The next step, Wordsworth said, is taking the experiment out of the lab and into Martian analogues like Chile’s Atacama Desert or Antarctica’s McMurdo Dry Valleys. Like Mars, these environments reach subzero temperatures and are exceptionally dry.
“Our prediction is that aerogel shielding should provide more efficient heating as it scales in size,” Wordsworth said. “That would be important to see under field conditions.”
Challenges to Overcome
While the experiment was an encouraging proof of concept, Wordsworth acknowledged there are still significant engineering challenges to overcome. Based on a climate model produced along with the experiment, it would take lots of aerogel and at least two Mars years (or four Earth years) of warming to produce a permanent region of liquid water underneath. Although aerogel is several times lighter than air, building structures with roofs made out of the material would require shipping large quantities of it to Mars or somehow manufacturing it there.
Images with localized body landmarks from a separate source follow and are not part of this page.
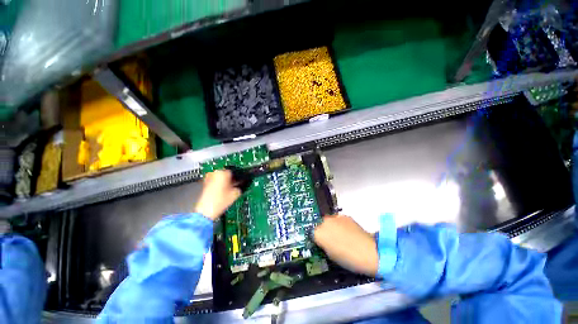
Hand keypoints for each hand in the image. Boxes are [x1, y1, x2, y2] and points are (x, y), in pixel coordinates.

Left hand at [194, 170, 241, 220]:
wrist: (205, 211)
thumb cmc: (221, 201)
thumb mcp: (236, 193)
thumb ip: (240, 186)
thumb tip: (242, 183)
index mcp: (223, 172)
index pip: (234, 171)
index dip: (238, 176)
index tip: (241, 181)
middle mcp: (215, 173)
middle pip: (226, 173)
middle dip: (231, 178)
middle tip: (236, 185)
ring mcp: (208, 178)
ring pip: (220, 177)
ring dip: (225, 181)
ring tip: (229, 189)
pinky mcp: (205, 183)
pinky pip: (215, 181)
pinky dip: (219, 184)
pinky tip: (222, 191)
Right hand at [314, 215, 378, 275]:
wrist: (368, 251)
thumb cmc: (347, 258)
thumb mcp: (330, 255)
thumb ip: (324, 245)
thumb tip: (324, 241)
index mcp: (318, 233)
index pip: (313, 234)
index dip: (318, 240)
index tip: (322, 244)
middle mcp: (324, 222)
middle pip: (320, 225)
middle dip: (324, 231)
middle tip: (332, 240)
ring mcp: (335, 217)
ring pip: (330, 221)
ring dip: (332, 226)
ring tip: (342, 236)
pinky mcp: (345, 216)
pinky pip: (339, 220)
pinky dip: (341, 224)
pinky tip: (349, 232)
Silica aerogel is very fragile and porous; layering it within another translucent material, or combining it with flexible materials, could prevent fracturing. Doing so could increase air pressure under a structure made with an aerogel roof or shield as well, allowing liquid water to pool more easily on the surface instead of vaporizing in the thin Martian atmosphere. But the study’s authors noted that developing small habitability zones on Mars is more plausible than attempting to “terraform” the planet, as science-fiction writers have proposed doing in the past. A NASA study last year dashed the hopes of thickening the Martian atmosphere enough to create an Earth-like greenhouse effect. “Anything that would help make long-term habitability possible is exciting to consider,” Wordsworth said.